*BRIEF*
In the entries that follow, the first line to write out is the one containing "J., 29; 879–888.", and the last is the one containing "Hosseinali. F. and". Reproduce that stretch exactly, with nothing before or after it.

*DATA SHOWN*
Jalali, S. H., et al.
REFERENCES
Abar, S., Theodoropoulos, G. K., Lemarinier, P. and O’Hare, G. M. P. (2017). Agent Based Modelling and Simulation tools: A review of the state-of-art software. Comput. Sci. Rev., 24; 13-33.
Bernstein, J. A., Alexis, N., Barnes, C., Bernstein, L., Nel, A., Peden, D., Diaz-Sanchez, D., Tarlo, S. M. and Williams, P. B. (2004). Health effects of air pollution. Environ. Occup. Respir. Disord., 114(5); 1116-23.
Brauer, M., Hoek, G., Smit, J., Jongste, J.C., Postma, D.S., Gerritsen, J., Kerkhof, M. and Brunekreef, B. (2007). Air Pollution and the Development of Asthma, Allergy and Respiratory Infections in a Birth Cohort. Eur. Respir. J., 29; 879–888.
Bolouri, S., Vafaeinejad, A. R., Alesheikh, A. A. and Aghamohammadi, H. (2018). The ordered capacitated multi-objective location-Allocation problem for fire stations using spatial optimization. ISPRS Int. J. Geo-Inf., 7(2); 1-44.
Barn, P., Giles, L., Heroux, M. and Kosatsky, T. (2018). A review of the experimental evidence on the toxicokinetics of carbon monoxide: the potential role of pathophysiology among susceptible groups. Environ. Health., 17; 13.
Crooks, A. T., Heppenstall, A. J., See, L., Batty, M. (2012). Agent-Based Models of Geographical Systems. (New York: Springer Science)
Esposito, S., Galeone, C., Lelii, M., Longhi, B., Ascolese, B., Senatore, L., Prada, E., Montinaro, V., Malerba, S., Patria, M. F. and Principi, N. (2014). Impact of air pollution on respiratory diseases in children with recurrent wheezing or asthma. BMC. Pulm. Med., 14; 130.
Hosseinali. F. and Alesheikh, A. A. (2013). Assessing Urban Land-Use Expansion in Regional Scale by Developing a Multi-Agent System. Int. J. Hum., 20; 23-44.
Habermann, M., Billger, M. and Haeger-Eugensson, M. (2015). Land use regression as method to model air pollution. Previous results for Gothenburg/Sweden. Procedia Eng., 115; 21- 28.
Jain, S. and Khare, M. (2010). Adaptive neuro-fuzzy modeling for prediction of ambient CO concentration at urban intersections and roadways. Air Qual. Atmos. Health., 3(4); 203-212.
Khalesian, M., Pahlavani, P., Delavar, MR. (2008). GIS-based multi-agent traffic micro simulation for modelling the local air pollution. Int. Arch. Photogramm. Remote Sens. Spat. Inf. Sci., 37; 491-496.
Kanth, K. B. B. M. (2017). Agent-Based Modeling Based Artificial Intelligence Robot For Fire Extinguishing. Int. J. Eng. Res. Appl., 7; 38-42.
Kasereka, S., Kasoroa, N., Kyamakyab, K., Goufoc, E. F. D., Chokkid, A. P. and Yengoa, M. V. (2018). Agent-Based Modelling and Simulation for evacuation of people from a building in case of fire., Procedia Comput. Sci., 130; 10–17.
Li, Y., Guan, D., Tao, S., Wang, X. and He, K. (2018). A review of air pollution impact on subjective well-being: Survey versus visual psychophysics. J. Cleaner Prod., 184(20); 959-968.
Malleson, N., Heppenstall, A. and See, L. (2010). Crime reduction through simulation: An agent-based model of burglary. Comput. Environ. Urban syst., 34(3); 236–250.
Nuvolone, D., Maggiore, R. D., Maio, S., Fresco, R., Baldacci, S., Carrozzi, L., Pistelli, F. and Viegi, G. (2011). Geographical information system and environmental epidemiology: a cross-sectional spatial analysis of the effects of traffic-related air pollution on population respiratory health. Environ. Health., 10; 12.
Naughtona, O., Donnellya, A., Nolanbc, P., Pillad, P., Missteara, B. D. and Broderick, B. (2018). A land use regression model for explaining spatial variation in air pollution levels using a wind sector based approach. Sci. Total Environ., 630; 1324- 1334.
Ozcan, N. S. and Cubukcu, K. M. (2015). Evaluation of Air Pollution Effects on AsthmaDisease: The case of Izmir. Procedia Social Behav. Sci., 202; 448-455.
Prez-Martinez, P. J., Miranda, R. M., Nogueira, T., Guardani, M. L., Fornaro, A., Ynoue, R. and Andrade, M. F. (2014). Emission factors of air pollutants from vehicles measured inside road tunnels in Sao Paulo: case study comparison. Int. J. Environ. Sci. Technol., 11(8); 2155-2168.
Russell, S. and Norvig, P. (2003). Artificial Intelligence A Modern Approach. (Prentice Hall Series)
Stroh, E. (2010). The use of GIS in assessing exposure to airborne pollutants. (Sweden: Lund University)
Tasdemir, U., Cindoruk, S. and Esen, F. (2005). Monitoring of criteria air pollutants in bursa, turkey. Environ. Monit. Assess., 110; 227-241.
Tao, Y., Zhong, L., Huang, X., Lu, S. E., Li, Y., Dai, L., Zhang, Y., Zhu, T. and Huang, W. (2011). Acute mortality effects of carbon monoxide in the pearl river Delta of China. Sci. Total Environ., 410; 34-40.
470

*WRITTEN RESPONSE*
Brauer, M., Hoek, G., Smit, J., Jongste, J.C., Postma, D.S., Gerritsen, J., Kerkhof, M. and Brunekreef, B. (2007). Air Pollution and the Development of Asthma, Allergy and Respiratory Infections in a Birth Cohort. Eur. Respir. J., 29; 879–888.
Bolouri, S., Vafaeinejad, A. R., Alesheikh, A. A. and Aghamohammadi, H. (2018). The ordered capacitated multi-objective location-Allocation problem for fire stations using spatial optimization. ISPRS Int. J. Geo-Inf., 7(2); 1-44.
Barn, P., Giles, L., Heroux, M. and Kosatsky, T. (2018). A review of the experimental evidence on the toxicokinetics of carbon monoxide: the potential role of pathophysiology among susceptible groups. Environ. Health., 17; 13.
Crooks, A. T., Heppenstall, A. J., See, L., Batty, M. (2012). Agent-Based Models of Geographical Systems. (New York: Springer Science)
Esposito, S., Galeone, C., Lelii, M., Longhi, B., Ascolese, B., Senatore, L., Prada, E., Montinaro, V., Malerba, S., Patria, M. F. and Principi, N. (2014). Impact of air pollution on respiratory diseases in children with recurrent wheezing or asthma. BMC. Pulm. Med., 14; 130.
Hosseinali. F. and Alesheikh, A. A. (2013). Assessing Urban Land-Use Expansion in Regional Scale by Developing a Multi-Agent System. Int. J. Hum., 20; 23-44.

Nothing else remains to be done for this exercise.